Réunion du 17 novembre 2009 à 21h30
Réduction du risque de récidive criminelle — Discussion générale

Photo issue du site de l'Assemblée nationale ou de WikipediaRichard Mallié :

Madame la présidente, madame la ministre d'État, monsieur le rapporteur, mes chers collègues, le projet de loi qui nous est soumis aujourd'hui répond à deux objectifs principaux.

Tout d'abord, il complète la loi du 25 février 2008 relative à la détention de sûreté, qui instaura notamment la rétention de sûreté en milieu fermé pour les criminels les plus dangereux.

Ensuite, il apporte une réponse à la censure partielle du Conseil constitutionnel des articles 12 et 13 de la loi de février 2008. Il s'agit ici de mettre en conformité la volonté du législateur avec la décision du Conseil constitutionnel.

▶ _Données sources_:
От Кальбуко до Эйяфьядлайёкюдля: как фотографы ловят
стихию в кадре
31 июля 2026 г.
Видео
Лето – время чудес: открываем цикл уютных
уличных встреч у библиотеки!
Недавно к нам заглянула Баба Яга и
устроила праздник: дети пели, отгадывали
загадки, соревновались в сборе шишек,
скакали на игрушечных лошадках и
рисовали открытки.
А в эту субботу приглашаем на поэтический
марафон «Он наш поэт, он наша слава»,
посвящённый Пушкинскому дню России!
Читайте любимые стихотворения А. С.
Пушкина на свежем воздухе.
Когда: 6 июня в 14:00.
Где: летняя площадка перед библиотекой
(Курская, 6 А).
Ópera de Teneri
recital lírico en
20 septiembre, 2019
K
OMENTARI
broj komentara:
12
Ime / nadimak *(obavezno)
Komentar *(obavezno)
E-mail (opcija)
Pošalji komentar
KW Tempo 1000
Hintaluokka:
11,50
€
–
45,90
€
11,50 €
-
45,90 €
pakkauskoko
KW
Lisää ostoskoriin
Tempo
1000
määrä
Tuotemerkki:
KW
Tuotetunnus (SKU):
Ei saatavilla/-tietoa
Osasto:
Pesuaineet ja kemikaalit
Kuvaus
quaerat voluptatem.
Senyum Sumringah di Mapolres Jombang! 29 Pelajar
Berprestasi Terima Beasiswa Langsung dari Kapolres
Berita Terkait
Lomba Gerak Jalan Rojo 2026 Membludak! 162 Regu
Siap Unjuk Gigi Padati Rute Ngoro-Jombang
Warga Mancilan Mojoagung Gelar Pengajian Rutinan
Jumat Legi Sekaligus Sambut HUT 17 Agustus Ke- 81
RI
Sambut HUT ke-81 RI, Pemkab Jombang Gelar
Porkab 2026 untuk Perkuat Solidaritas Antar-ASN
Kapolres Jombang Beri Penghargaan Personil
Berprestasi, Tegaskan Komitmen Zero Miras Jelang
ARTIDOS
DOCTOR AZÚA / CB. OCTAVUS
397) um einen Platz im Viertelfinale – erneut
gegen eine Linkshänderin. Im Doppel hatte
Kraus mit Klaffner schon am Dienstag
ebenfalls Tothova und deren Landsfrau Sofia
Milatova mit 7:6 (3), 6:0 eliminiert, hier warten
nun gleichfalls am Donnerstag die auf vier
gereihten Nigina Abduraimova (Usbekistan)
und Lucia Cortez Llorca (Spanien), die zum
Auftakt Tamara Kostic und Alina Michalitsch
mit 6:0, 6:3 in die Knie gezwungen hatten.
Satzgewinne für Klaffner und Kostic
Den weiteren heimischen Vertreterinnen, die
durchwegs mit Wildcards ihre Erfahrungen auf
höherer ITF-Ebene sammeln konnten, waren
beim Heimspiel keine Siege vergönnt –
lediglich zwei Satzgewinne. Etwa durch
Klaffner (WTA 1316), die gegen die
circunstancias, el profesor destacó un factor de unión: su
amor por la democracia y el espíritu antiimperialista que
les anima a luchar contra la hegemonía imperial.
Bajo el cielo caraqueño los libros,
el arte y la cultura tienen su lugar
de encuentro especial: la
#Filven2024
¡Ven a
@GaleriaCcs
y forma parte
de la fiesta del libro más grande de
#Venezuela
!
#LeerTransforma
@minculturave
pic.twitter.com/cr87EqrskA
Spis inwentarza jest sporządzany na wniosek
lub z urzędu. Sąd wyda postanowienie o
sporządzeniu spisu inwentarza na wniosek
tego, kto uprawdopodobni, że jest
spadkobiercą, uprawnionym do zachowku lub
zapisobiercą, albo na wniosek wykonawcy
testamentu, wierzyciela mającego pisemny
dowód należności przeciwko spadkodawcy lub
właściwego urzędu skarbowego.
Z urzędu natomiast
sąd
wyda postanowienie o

▶ _Vérifier sa compréhension_:
A: Selon l'extrait, quelle loi le projet de loi vient-il compléter ?
B: Dans l'extrait, reprenez le passage compris entre « Photo issue du » et « les plus dangereux. », bornes incluses, en substituant « buts » à « objectifs ».
Le listing n'a aucun rôle dans cet exercice.

▶ _Corrigé_:
A: La loi du 25 février 2008 relative à la détention de sûreté.

B:
Photo issue du site de l'Assemblée nationale ou de WikipediaRichard Mallié :

Madame la présidente, madame la ministre d'État, monsieur le rapporteur, mes chers collègues, le projet de loi qui nous est soumis aujourd'hui répond à deux buts principaux.

Tout d'abord, il complète la loi du 25 février 2008 relative à la détention de sûreté, qui instaura notamment la rétention de sûreté en milieu fermé pour les criminels les plus dangereux.